NASA Tests Crucial Heat Shield Technology for Future Mars Mission

Spacecraft will need to be slowed down as it enters atmosphere of other planets.

The ability to slow down a spacecraft after it has been traveling at a high velocity required for a long-haul mission will help protect it from the heat of atmospheric entry and provide a softer landing, according to NASA. While a mission to Mars isn't being targeted until the 2030s, NASA said with today's technology it would take about eight months to travel to the Red Planet.

The Hypersonic Inflatable Aerodynamic Decelerator -- or HIAD for short -- is being tested by engineers at NASA’s Langley Research Center in Virginia. The inflatable orange ring works like a parachute, using the drag of a planet's atmosphere to slow down a spacecraft, protecting it from the intense atmospheric heat and also allowing it to have a softer landing.

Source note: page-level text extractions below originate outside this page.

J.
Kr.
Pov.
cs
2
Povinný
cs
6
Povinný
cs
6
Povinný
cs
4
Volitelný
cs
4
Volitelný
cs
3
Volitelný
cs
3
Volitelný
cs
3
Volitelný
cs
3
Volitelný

A 9-foot diameter HIAD model made of Zylon and Teflon materials was tested using a vacuum pump, with engineers repeatedly checking it for potential damage, according to a NASA blog post. With that test successful, engineers now plan to create a larger HIAD that can be packed in a rocket and withstand extreme temperatures, such as those it may encounter when a spacecraft descends onto Mars.

“All these tests build on each other to help demonstrate the performance of the system, and in the end, we’ll have a complete system that will be tested to show that it can meet the requirements for a space flight mission whether it’s going to be returning a vehicle to Earth or future Mars missions," Keith Johnson, a lead engineer for the project said, according to NASA.